2. **Define the Trait**: Define a trait that specifies the data access operations. Ensure it requires `Send + Sync`.
```rust
pub trait ItemRepository: Send + Sync {
fn create(&self, item: &Item) -> Result<(), String>;
fn get_by_id(&self, id: &str) -> Result<Option<Item>, String>;
// ... other methods
}
```
3. **Implement for Redis**: Implement the trait for a generic `RedisClient`. Use `forge_shared` helpers for value conversion if needed.
```rust
use forge_shared::{RedisClient, parse_json_value, parse_redis_value};
pub struct RedisItemRepository<C: RedisClient> {
client: C,
}
impl<C: RedisClient> RedisItemRepository<C> {
pub fn new(client: C) -> Self {
Self { client }
}
}
impl<C: RedisClient> ItemRepository for RedisItemRepository<C> {
fn create(&self, item: &Item) -> Result<(), String> {
let redis_key = format!("item:{}", item.id);
// ... serialization logic ...
// Use self.client to interact with Redis
self.client.hash_mset(redis_key, fields)
}
// ... other methods
}
```
4. **Register the Module**: Add your new module to `src/lib.rs` and export the trait and implementation.
```rust
pub mod item;
pub use item::{ItemRepository, RedisItemRepository};
```
### Testing
- **Integration Tests**: Write integration tests that use a real Redis instance (if available) or a mock.
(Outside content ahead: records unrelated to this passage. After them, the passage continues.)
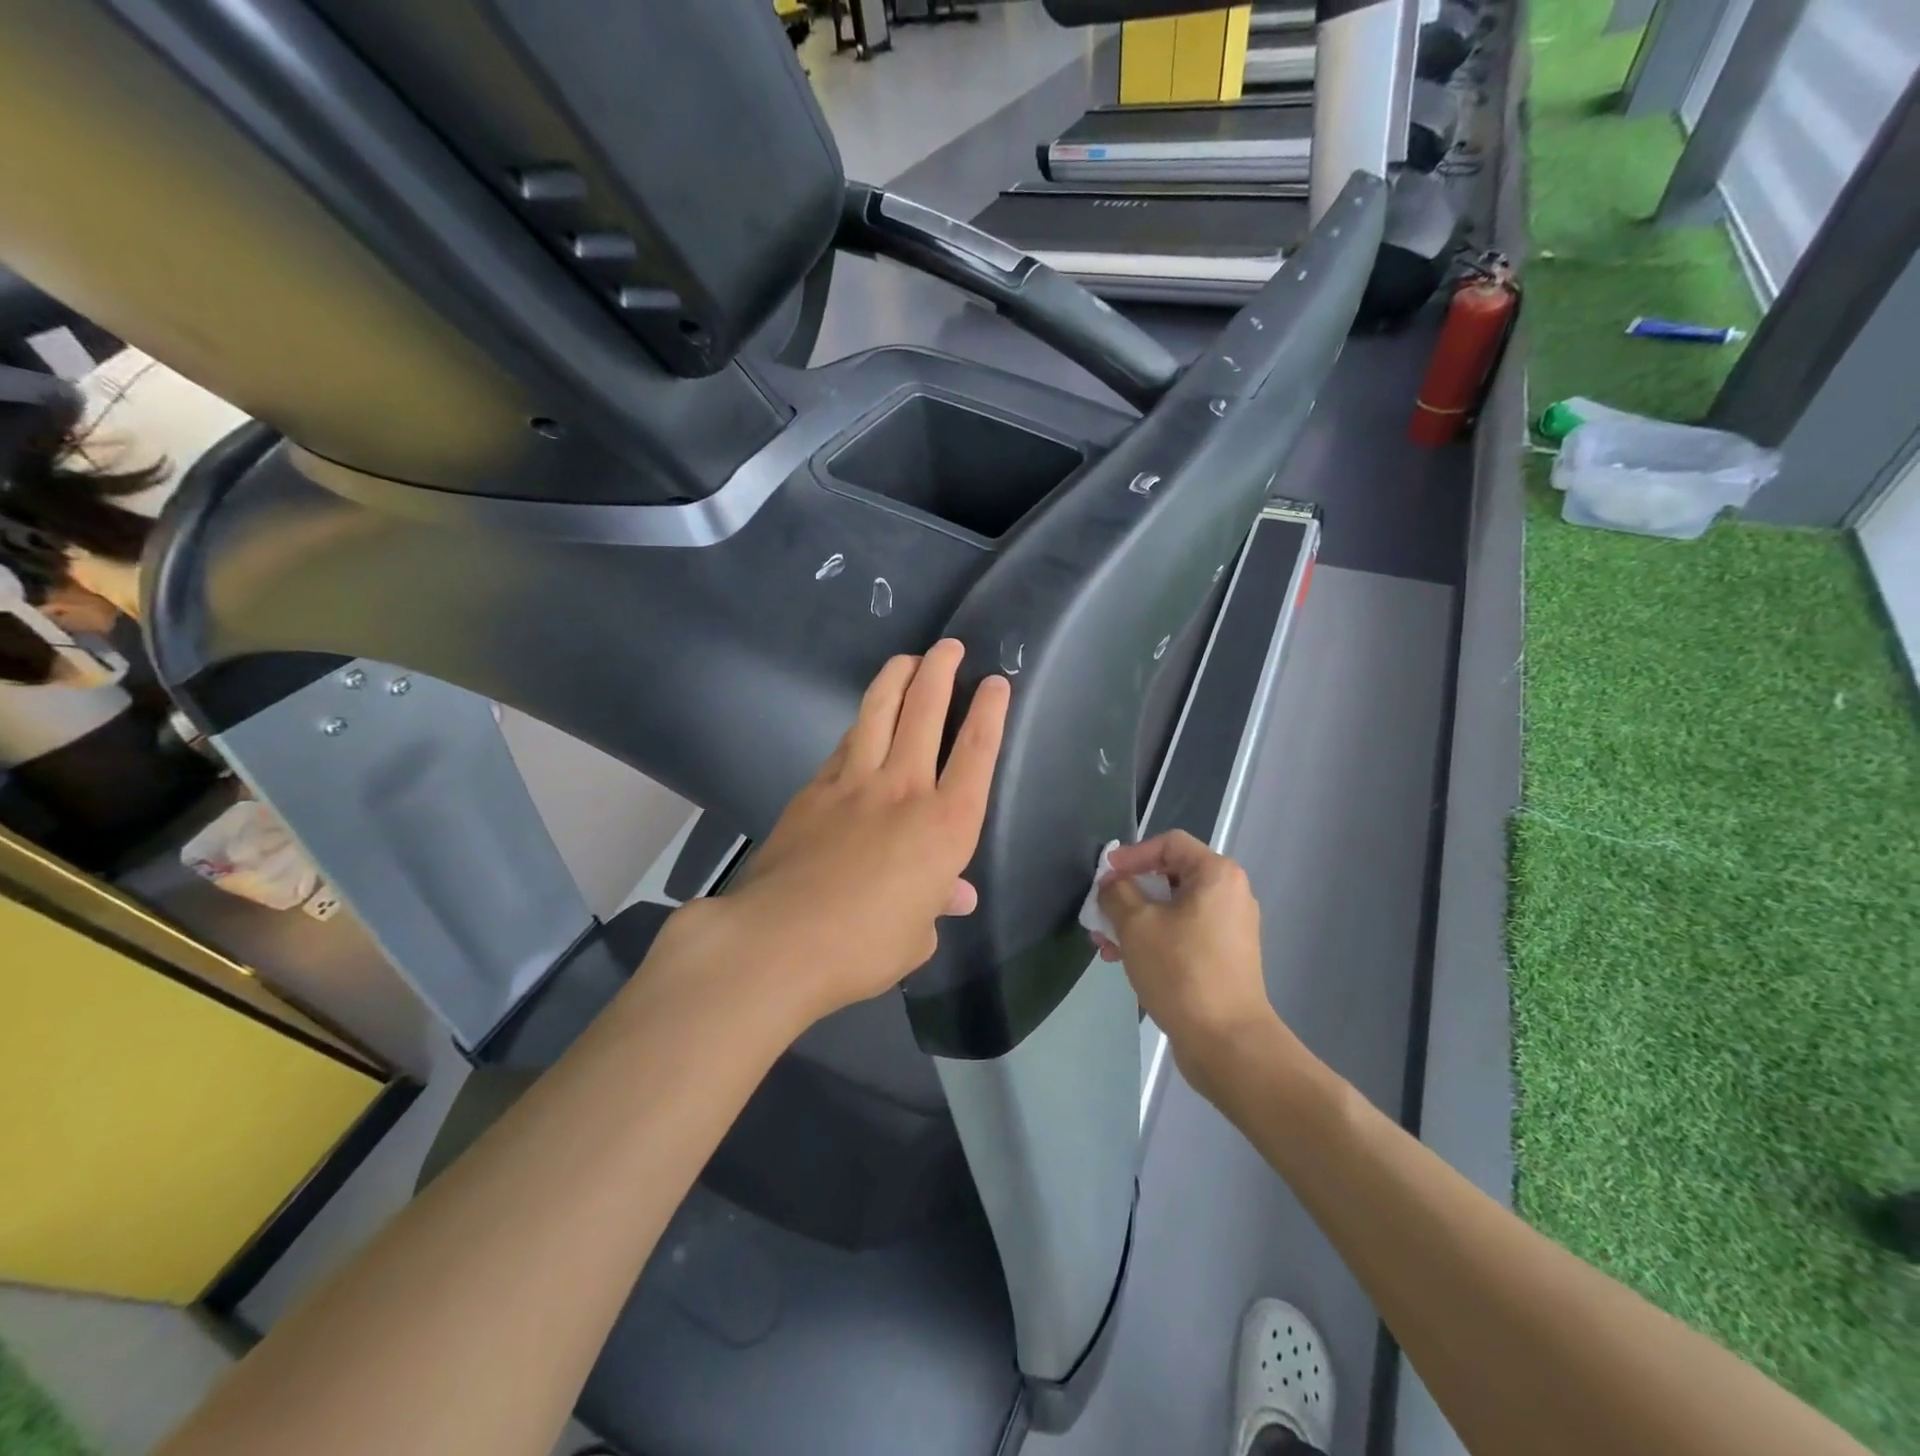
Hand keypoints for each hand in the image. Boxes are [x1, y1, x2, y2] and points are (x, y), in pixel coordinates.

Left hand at [693, 639, 1009, 1026]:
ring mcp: (853, 782)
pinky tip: (863, 719)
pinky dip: (861, 723)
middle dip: (941, 671)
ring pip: (879, 711)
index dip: (990, 712)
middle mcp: (903, 790)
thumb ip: (936, 905)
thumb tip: (953, 895)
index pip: (976, 753)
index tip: (996, 682)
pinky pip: (845, 743)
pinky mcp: (814, 788)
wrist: (778, 941)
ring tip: (908, 659)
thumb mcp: (915, 936)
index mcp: (945, 826)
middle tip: (949, 646)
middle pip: (925, 712)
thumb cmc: (862, 947)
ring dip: (897, 678)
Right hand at [1095, 831, 1284, 1096]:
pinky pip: (1182, 933)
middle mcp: (1229, 894)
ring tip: (1106, 947)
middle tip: (1100, 915)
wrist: (1227, 1042)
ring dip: (1134, 921)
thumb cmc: (1180, 971)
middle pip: (1168, 877)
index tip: (1105, 876)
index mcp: (1216, 875)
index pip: (1169, 843)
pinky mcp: (1224, 957)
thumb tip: (1112, 884)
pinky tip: (1126, 962)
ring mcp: (1229, 928)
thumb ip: (1117, 892)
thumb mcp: (1136, 924)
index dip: (1132, 854)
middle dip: (1127, 894)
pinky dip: (1154, 939)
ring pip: (1172, 909)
- **Mocking**: For unit testing services, you don't need to test the repository implementation itself, but you should ensure the repository trait is easy to mock.
### Best Practices
- **Abstraction**: Keep the repository trait agnostic of the underlying database technology (e.g., don't expose Redis-specific types in the trait signature).
- **Serialization**: Handle serialization/deserialization within the repository implementation. The service layer should work with domain models, not raw JSON or database rows.
- **Keyspace**: Use a consistent naming convention for Redis keys (e.g., `entity:id`).
- **Atomicity**: Use Redis transactions or atomic commands where possible to ensure data consistency.